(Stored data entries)
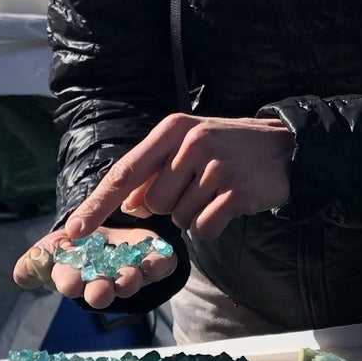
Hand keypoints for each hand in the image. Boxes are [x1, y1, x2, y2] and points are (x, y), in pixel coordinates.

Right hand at [13, 223, 176, 311]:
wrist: (107, 225)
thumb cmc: (72, 245)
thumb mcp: (49, 247)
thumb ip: (36, 261)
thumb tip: (22, 274)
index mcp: (76, 277)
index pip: (69, 280)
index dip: (69, 282)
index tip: (70, 283)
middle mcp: (104, 280)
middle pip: (102, 288)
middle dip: (101, 291)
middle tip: (100, 292)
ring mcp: (131, 272)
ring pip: (131, 280)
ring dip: (129, 280)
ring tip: (128, 279)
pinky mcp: (154, 261)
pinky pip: (160, 265)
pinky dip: (160, 264)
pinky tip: (159, 260)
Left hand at [67, 113, 293, 244]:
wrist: (286, 147)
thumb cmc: (229, 148)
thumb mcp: (189, 145)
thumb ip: (155, 170)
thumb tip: (126, 204)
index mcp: (173, 130)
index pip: (125, 172)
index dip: (98, 204)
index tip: (75, 230)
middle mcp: (192, 144)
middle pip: (154, 203)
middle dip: (170, 206)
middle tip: (198, 187)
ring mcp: (215, 167)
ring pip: (180, 218)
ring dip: (195, 214)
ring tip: (218, 191)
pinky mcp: (236, 191)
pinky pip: (205, 227)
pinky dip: (213, 224)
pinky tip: (229, 204)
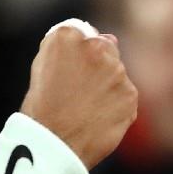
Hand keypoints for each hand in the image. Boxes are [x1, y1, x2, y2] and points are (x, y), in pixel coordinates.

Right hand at [19, 25, 137, 168]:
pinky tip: (96, 115)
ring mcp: (116, 70)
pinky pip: (125, 94)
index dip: (76, 52)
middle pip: (104, 47)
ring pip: (116, 72)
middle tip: (79, 89)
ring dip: (106, 84)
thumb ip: (69, 46)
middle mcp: (95, 46)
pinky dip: (115, 103)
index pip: (81, 32)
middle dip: (97, 64)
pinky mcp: (130, 93)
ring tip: (85, 105)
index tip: (70, 69)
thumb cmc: (43, 104)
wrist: (53, 141)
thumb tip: (107, 38)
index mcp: (66, 35)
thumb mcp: (43, 64)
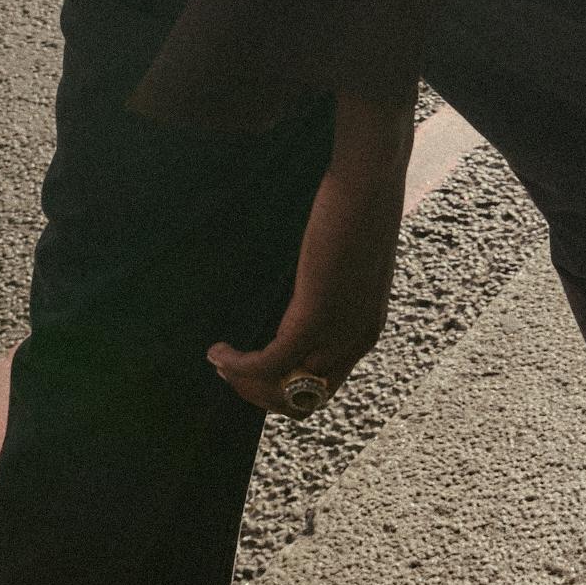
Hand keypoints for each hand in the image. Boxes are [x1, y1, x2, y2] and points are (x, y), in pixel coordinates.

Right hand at [209, 88, 415, 416]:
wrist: (368, 184)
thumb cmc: (356, 210)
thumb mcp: (346, 262)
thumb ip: (330, 286)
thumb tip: (303, 289)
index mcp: (364, 332)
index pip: (321, 388)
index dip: (280, 388)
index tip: (248, 366)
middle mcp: (356, 342)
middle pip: (303, 400)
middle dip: (258, 393)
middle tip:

[What the task asks]: Give the entries again exactly, but skip every image.

[Solution to this task]:
Hand keypoints for each hand in the image. Boxes are [x1, y1, x2, y2] and points are (x, y), in pixel coordinates.

Right hand at [13, 223, 176, 311]:
wrist: (107, 225)
thumb cmc: (72, 245)
thumb mcp: (49, 247)
thumb ip: (36, 261)
thumb tip: (22, 274)
index mcp: (76, 277)
index pip: (69, 280)
index dip: (69, 282)
index tip: (70, 283)
middle mcp: (104, 280)
middle pip: (102, 288)
middle dip: (101, 291)
middle tip: (100, 292)
ring mcp: (131, 272)
ring pip: (131, 280)
ring dip: (129, 280)
ring tip: (128, 279)
pinky mcp: (154, 261)
pinky pip: (160, 265)
pinky dip: (160, 264)
pinky tip: (159, 260)
Left hand at [67, 113, 293, 244]:
wrist: (286, 147)
thumb cmc: (229, 148)
thumb mcp: (189, 145)
thumb ip: (155, 170)
thumb tip: (126, 204)
index mcp: (173, 130)
index pip: (125, 172)
index dip: (98, 204)
index tip: (75, 230)
middle mcp: (192, 144)
middle pip: (154, 203)
middle dip: (170, 206)
middle tip: (198, 187)
ring mcp: (215, 167)
ring pip: (180, 218)
ring dip: (195, 214)
ring tip: (218, 191)
pinky mcp: (236, 191)
pinky pip: (205, 227)
pinky dip: (213, 224)
pinky tip: (229, 204)
Hand keypoints for each hand in the image. Boxes are [x1, y1, x2, y2] and points are (x, y), in pixel coordinates.

Right hand at [19, 25, 137, 168]:
pinky tip: (96, 115)
ring mcp: (116, 70)
pinky pip: (125, 94)
index dip: (76, 52)
middle pip: (104, 47)
ring pip: (116, 72)
middle tip: (79, 89)
ring dip: (106, 84)
thumb ip: (69, 46)
middle mcp: (95, 46)
pinky dip: (115, 103)
index pip: (81, 32)
middle dip: (97, 64)
pinky mcp: (130, 93)
ring tip: (85, 105)
index tip: (70, 69)
thumb cmc: (43, 104)
wrist: (53, 141)
thumb tip: (107, 38)
index mcp: (66, 35)
thumb mcp: (43, 64)
Hand keypoints for each hand in the image. Boxes are [x1, y1, x2, y2] and points are (x, y), in pixel coordinates.

Right hand at [209, 88, 415, 416]:
wrist: (368, 184)
thumb cmc: (356, 210)
thumb mcp: (346, 262)
thumb ip: (330, 286)
thumb tip: (303, 289)
index mcp: (364, 332)
index pip: (321, 388)
index dip: (280, 388)
index tip: (248, 366)
middle mcp: (356, 342)
middle pip: (303, 400)
middle dip: (258, 393)
middle tip:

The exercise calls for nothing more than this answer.